Review: A Picnic on Ice
Originally published in The Danforth Review, 2004.
A butcher pulls himself from the grave every night, habitually serving the village he knows. A hanged man describes the moments after the event, not the moments leading up to it. A man separated from his wife becomes a crow and sits on a nearby tree watching her.
The poems of Ireland’s Matthew Sweeney are not all morbid, but they are all highly original, and Signal Editions introduces a selection representing twenty-years and ten books in A Picnic on Ice. Sweeney is a poet who is clearly aware that he can’t help but be in his poems at least incidentally, but he chooses to avoid speaking directly about himself in favour of far more liberated and creative methods. Not only does it allow him to neatly and consistently sidestep cliché, he’s become a master of the fictional poem — serious enough to be meaningful, irreverent enough to be unpretentious, and still conveying a lot about character in a short space. “Gold,” memorably describes the crabs and squids that sit inside skulls, near bars of gold at the bottom of the sea. They couldn’t possibly understand or care about the plans that “pulsed” in those heads. “The Women,” is a vivid description of a party that could have involved Sweeney, though if it did he transplants it in time, making a reference to music on “the wireless.” It’s as though Sweeney is conscious of how little time we have (he mentions death often enough) and purposely extends his reach, scattering his poems beyond his life.

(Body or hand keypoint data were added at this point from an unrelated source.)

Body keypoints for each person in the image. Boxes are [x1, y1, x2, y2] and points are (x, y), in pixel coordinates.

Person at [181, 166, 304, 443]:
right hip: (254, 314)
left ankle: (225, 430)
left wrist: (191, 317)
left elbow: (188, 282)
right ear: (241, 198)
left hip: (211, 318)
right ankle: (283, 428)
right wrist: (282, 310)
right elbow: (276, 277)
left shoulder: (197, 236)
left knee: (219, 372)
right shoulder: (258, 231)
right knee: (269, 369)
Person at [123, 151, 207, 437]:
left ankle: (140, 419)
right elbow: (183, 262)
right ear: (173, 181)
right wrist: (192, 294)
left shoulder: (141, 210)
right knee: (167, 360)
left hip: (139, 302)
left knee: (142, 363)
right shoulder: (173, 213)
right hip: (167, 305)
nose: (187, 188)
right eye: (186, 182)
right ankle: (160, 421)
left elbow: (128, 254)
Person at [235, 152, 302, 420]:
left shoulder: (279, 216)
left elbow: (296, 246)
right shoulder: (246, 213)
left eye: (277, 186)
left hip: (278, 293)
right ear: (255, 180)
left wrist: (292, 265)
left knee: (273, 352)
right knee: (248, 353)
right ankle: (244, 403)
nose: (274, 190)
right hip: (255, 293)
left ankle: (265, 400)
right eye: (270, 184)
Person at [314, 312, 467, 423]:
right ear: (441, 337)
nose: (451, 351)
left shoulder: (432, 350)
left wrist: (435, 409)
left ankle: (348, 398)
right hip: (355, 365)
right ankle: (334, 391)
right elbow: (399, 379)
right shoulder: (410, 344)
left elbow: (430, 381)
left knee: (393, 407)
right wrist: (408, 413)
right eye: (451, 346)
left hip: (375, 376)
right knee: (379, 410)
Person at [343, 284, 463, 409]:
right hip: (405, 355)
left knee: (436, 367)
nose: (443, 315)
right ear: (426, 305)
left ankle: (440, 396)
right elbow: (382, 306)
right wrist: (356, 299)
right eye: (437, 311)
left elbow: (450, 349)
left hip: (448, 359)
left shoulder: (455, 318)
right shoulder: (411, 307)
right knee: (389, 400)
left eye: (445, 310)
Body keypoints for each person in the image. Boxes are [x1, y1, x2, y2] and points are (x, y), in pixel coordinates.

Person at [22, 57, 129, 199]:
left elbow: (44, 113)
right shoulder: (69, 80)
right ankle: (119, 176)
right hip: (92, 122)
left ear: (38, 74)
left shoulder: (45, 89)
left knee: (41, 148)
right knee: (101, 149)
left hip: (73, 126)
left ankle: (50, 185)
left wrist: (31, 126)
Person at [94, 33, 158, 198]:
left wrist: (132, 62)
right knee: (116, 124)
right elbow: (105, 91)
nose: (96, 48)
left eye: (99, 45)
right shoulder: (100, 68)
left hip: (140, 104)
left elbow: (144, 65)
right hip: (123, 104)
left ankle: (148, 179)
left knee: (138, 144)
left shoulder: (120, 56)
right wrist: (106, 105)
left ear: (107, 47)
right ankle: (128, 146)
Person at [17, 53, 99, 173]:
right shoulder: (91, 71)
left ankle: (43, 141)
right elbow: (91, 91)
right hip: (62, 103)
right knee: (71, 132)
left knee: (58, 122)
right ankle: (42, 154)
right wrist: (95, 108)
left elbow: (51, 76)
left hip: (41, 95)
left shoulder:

It’s a refreshing change to be kept guessing as to how much of the author is in each poem. But Sweeney certainly appears, and it’s a pleasant surprise. The crow poem described above is entitled “Sweeney,” and in another poem, “The House,” rooms and happenings are described like something out of a fable, until he concludes with the final lines “but it did have a piano upstairs. / And I did grow up there.” A poem like “A Daydream Ahead” is a surprisingly touching look at loss, and “The Aunt I Never Met” is an excellent short portrait of a personality (“she played tennis / with priests, and beat them, / and drank Bloody Marys from a bottle”) that strikes the reader as very real.
The only unsatisfying moments in the book were a result of the tendency for poems to carry on a few lines beyond the climax. Sweeney has an interesting poem in “Reading,” where the “I” narrator explains that it was out of a feeling of pointlessness in life that he took out a book and began reading while driving on the M1. He explains “I had no one to hurry home to,” but the unnecessary final line “It didn’t seem a wrong thing at all!” feels tacked on. But it’s a minor complaint. This is literally 147 pages of solid poetry, with no section breaks or headings swallowing whole pages. More importantly, it’s a highly recommended selection of original and rewarding poems.